After finishing her four-year stint with the Peace Corps, she would return to the United States to serve a three-year novitiate with the BVMs. She took first vows three years later, and then it was back to Ecuador. This time it was not as a Peace Corps volunteer, but as Sister Cindy Sullivan, BVM. She would spend the next four decades there working to better the lives of shoe-shine boys, their families and others.

She related all this on a recent morning at Massena Meals On Wheels.

She took up the director’s post there in 2017 when she returned from Ecuador to Massena to look after her aging parents in Louisville. At Massena Meals On Wheels, she’s in charge of an organization preparing 80 meals a day and the 55 volunteer drivers getting them to seniors.
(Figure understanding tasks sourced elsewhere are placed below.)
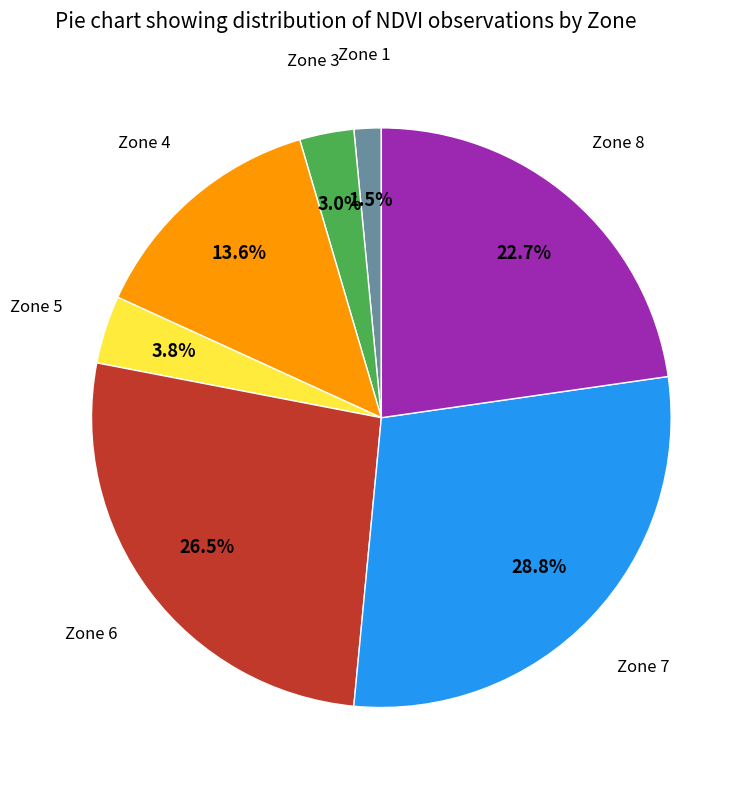

Does any single category account for the majority?

No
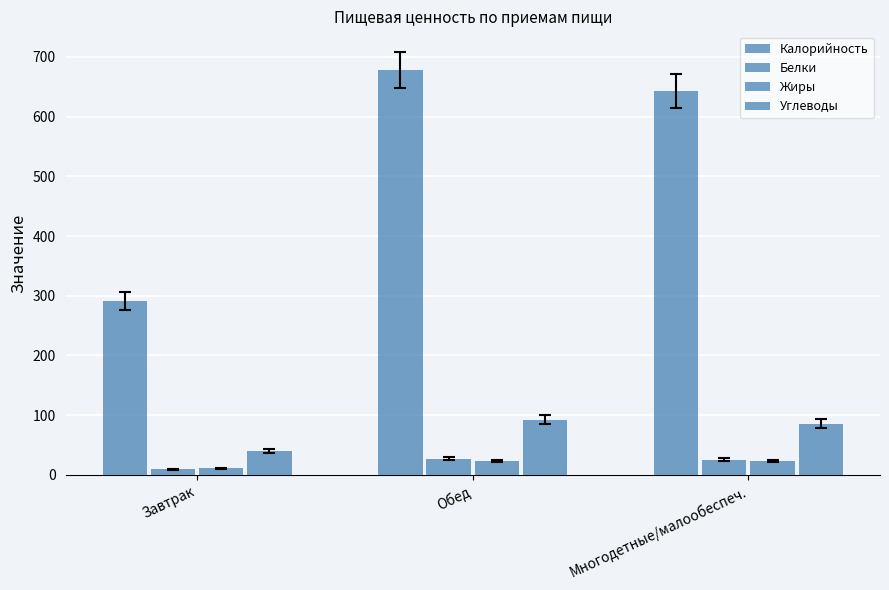

Reading left to right, what are all the values shown in this chart?

Калорийность: Завтрак=291.4	Обед=677.6	Многодетные/малообеспеч.=642.9
Белки: Завтрак=9.4	Обед=26.5	Многодетные/малообеспеч.=25.1
Жиры: Завтрак=10.8	Обед=22.9	Многодетные/малообеспеч.=22.6
Углеводы: Завтрак=39.2	Обед=92.4	Многодетные/малообеспеч.=85.6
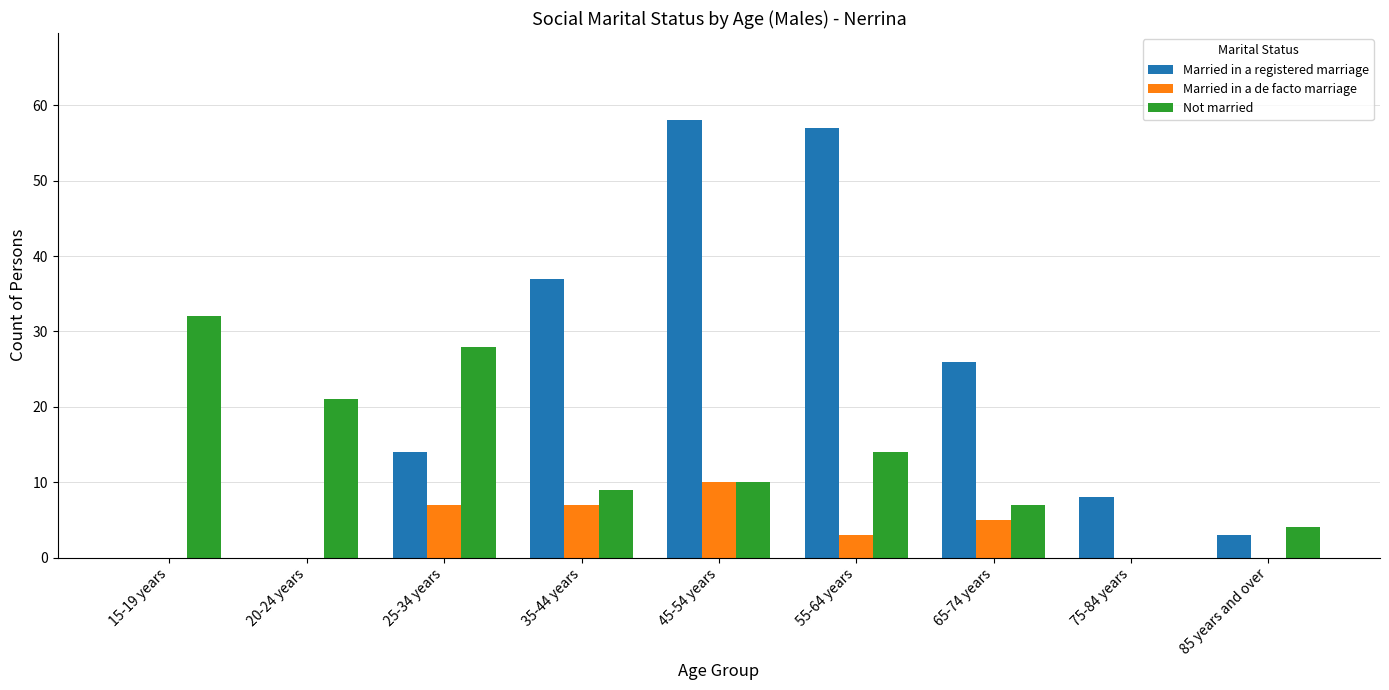

What is the sum of the Married in a de facto marriage values at 65-74 years and 55-64 years?

8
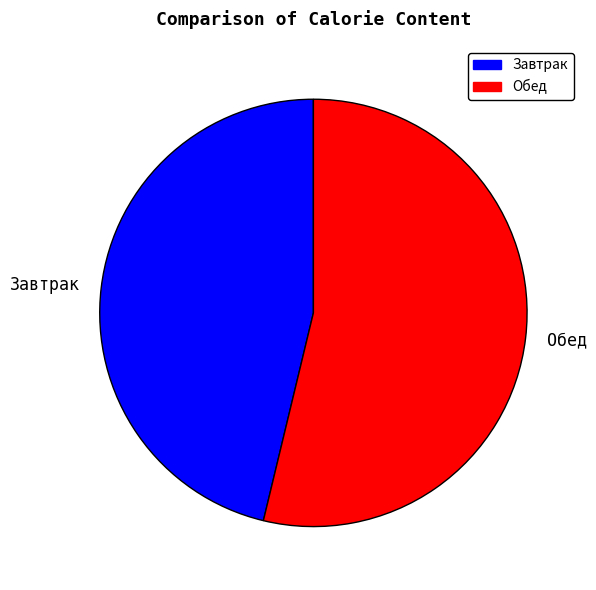

What is the majority slice?

Обед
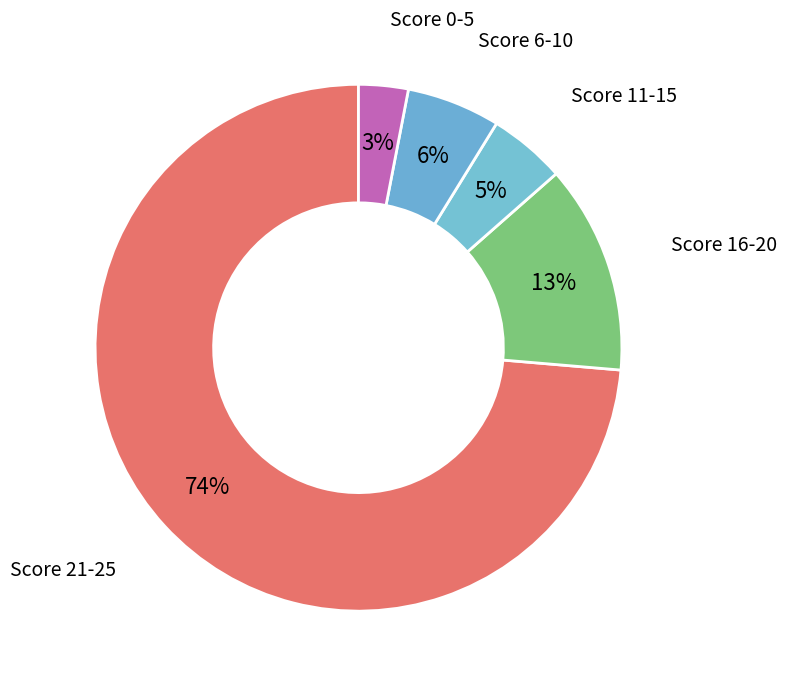

Approximately how many times larger is the value at Score 6-10 compared to Score 11-15?

1.2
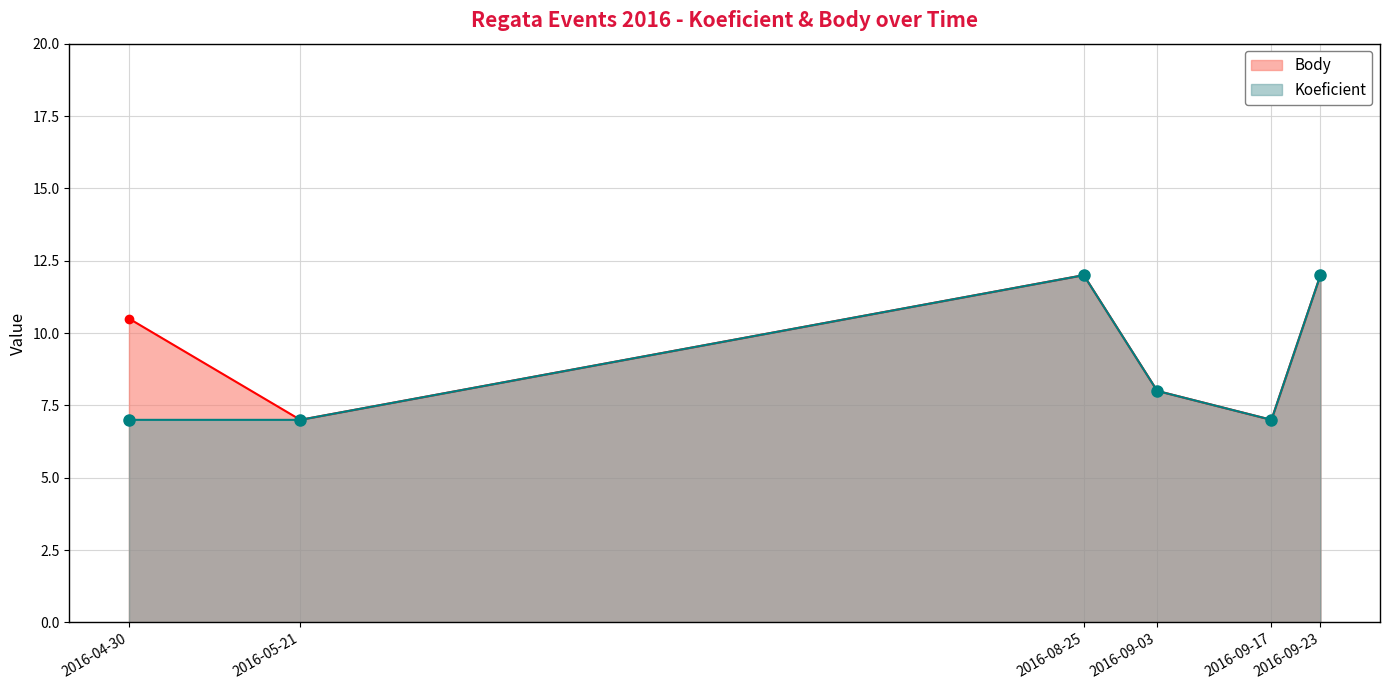

Rank the series by their maximum value, from highest to lowest.

Koeficient, Body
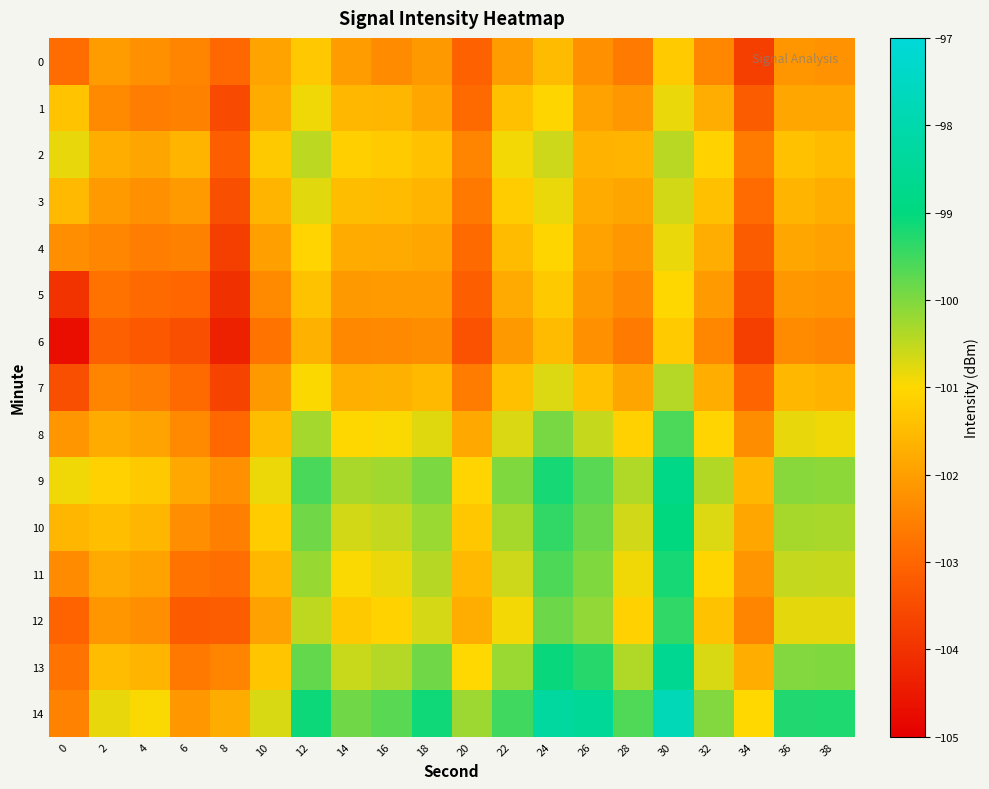

Rank the series by their maximum value, from lowest to highest.

0, 6, 5, 1, 4, 3, 2, 7, 8, 12, 11, 10, 9, 13, 14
She’ll be giving up her Meals On Wheels job at the end of this year.

Meals On Wheels will remain in good hands. Head cook Stacie Sweet will take over the director’s job.

Sister Cindy needs more time to devote to her parents’ care. And she’ll continue to work as the Sisters of Charity of the Blessed Virgin Mary’s chief fundraiser for the Ecuadorian missions.

Those missions continue the kind of work she did for more than 40 years. They focus on education that will allow the poor families of Quito to make a living in a city that sees others like them streaming in from around the continent. The BVMs also serve those with Hansen’s disease in the coastal city of Guayaquil.

In her day, Sister Cindy in Quito taught carpentry for toy making, baking, religion, music and more. She and her fellow mission workers also served up three meals a day for 2,000 people six days a week. On weekends, they organized house building.

Sister Cindy is a vivacious woman who laughs frequently as she tells her story. It’s obvious she enjoys serving the elderly in Massena, but that her heart remains with the poor in Quito. That’s why she’ll continue on as fundraiser for the missions there.

As she talks about her journey and vocation, she wonders how exactly a kid obsessed with sports in Massena got to go the places she went and do the things she did. And she has some advice for other young people who might feel the same call to service as she did 50 years ago.

“I think if they open their eyes to what’s around them, they’ll find a tremendous number of opportunities for service,” she said.

For those specifically interested in serving people as a religious, she advises checking out the different charisms of the orders. Each has its own. A young person should make sure the charism and mission match up with their own, she said.

And place your trust in God. And go where he leads.

“He had me go to these places,” she said. “It was an adventure. Everything was so different. So totally different from what I’d known.”